**Written instruction**
Reproduce the records below word for word, every line in the same order.

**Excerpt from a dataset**
***
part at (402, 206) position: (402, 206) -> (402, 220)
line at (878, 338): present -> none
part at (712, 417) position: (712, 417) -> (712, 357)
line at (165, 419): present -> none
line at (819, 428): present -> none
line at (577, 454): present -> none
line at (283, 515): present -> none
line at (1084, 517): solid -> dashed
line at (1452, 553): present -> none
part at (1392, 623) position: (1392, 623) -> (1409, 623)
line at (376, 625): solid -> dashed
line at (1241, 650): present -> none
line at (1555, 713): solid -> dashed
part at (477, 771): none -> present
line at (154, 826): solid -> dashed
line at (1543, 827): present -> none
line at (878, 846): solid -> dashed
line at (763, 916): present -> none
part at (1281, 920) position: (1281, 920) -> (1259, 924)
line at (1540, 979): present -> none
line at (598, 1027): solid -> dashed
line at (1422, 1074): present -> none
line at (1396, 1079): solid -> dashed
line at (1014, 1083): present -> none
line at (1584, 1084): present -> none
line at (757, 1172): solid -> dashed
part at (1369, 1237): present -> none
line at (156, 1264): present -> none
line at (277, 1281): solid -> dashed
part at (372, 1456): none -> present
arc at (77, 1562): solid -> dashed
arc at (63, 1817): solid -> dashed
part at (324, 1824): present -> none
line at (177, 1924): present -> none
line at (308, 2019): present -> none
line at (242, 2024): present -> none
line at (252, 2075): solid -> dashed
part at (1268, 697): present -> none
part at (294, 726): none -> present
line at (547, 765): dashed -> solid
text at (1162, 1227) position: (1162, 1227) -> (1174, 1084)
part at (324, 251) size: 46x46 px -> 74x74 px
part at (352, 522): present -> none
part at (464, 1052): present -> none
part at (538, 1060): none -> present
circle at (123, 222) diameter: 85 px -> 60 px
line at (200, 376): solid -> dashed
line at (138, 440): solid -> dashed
***
**Finished exercise**
part at (402, 206) position: (402, 206) -> (402, 220)
line at (878, 338): present -> none
part at (712, 417) position: (712, 417) -> (712, 357)
line at (165, 419): present -> none
line at (819, 428): present -> none
line at (577, 454): present -> none
line at (283, 515): present -> none
line at (1084, 517): solid -> dashed
line at (1452, 553): present -> none
part at (1392, 623) position: (1392, 623) -> (1409, 623)
line at (376, 625): solid -> dashed
line at (1241, 650): present -> none
line at (1555, 713): solid -> dashed
part at (477, 771): none -> present
line at (154, 826): solid -> dashed
line at (1543, 827): present -> none
line at (878, 846): solid -> dashed
line at (763, 916): present -> none
part at (1281, 920) position: (1281, 920) -> (1259, 924)
line at (1540, 979): present -> none
line at (598, 1027): solid -> dashed
line at (1422, 1074): present -> none
line at (1396, 1079): solid -> dashed
line at (1014, 1083): present -> none
line at (1584, 1084): present -> none
line at (757, 1172): solid -> dashed
part at (1369, 1237): present -> none
line at (156, 1264): present -> none
line at (277, 1281): solid -> dashed
part at (372, 1456): none -> present
arc at (77, 1562): solid -> dashed
arc at (63, 1817): solid -> dashed
part at (324, 1824): present -> none
line at (177, 1924): present -> none
line at (308, 2019): present -> none
line at (242, 2024): present -> none
line at (252, 2075): solid -> dashed
part at (1268, 697): present -> none
part at (294, 726): none -> present
line at (547, 765): dashed -> solid
text at (1162, 1227) position: (1162, 1227) -> (1174, 1084)
part at (324, 251) size: 46x46 px -> 74x74 px
part at (352, 522): present -> none
part at (464, 1052): present -> none
part at (538, 1060): none -> present
circle at (123, 222) diameter: 85 px -> 60 px
line at (200, 376): solid -> dashed
line at (138, 440): solid -> dashed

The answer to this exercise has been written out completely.